Когда въезжаешь в Штефанбург со стороны степи, то сначала просто кажется, что деревни попадаются все чаще и чаще, потом будто прислоняются друг к другу, соединяются краями, лишь изредка разделяемые кусками леса или вспаханного поля, а дальше маленькие дома с красными крышами и низкими кирпичными заборчиками идут уже сплошь вдоль дороги. Потом среди них вдруг начинают попадаться двухэтажные особнячки – вернее, даже не особнячки в городском смысле слова, а просто более богатые, красивые и уютные домики, и уж потом, после моста через длинную и узкую воду – я так и не знаю, что это: излучина большой реки, маленькая речка или что-то вроде озера, – после моста через эту полоску воды начинались уже настоящие особняки, солидные дома то с колоннами, то со стрельчатыми окнами в готическом стиле, а то с изогнутыми линиями на фронтонах с изображением ирисов и прочих томных цветов по нынешней моде. И вот здесь гравийная дорога превращалась в мощеную, начинало чуть-чуть потряхивать, но зато копыта стучали весело и празднично.

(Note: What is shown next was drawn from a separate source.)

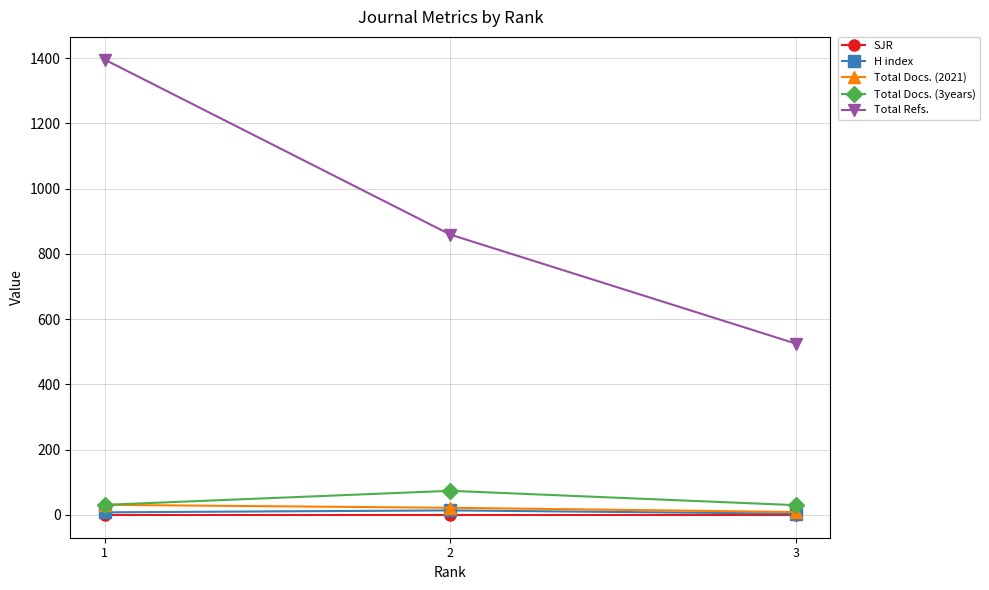

How many data points in Total Docs. (2021) are less than 22?

1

Обычно это было не слишком раннее утро, а то и вовсе полдень, когда мы въезжали в Штефанбург, предварительно два раза переночевав в гостиницах. Первый раз на выезде из уездного города, а второй раз буквально в пятидесяти верстах от Штефанбурга в старинной деревенской гостинице, про которую папа рассказывал, что там останавливались его предки в те поры, когда нижняя часть города была еще совсем маленькая и вся жизнь была в районе Инзель и в районе Хох. Госпожа Антонеску мне потом объяснила, что это, должно быть, было веке в шестнадцатом, а то и раньше, потому что, когда мы с ней гуляли по улицам, она всякий раз показывала мне на какой-нибудь собор или небольшую церковку, на старинную аптеку или такой же старинный отель, где на фронтонах иногда римскими цифрами, а иногда арабскими была выложена дата и получалось, что уже в конце шестнадцатого века в районе Нидер кипела жизнь. А если папа говорит, что жизнь была только за рекой, значит его предок останавливался в той самой гостинице не позднее середины шестнадцатого века. Мне казалось, что госпожа Антонеску рассказывает это с тайной иронией, специально для того, чтобы я – умная девочка, ее усилиями сведущая в истории и математике, – разобралась бы и подсчитала, что тут к чему. Тем более что папа в рассказах о своих предках не залезал далее Наполеоновских войн. Не исключено, кстати, что первый Тальницки получил свое дворянство именно из рук Бонапарта и уже потом в дворянском чине, уже после Битвы народов, пошёл служить кайзеру. Да и кладбище, где похоронили дедушку, говорило о невеликой древности нашего рода со всей очевидностью. Не дальше прапрадедушки, того самого капитана Тальницки, который получил это имение, где мы жили.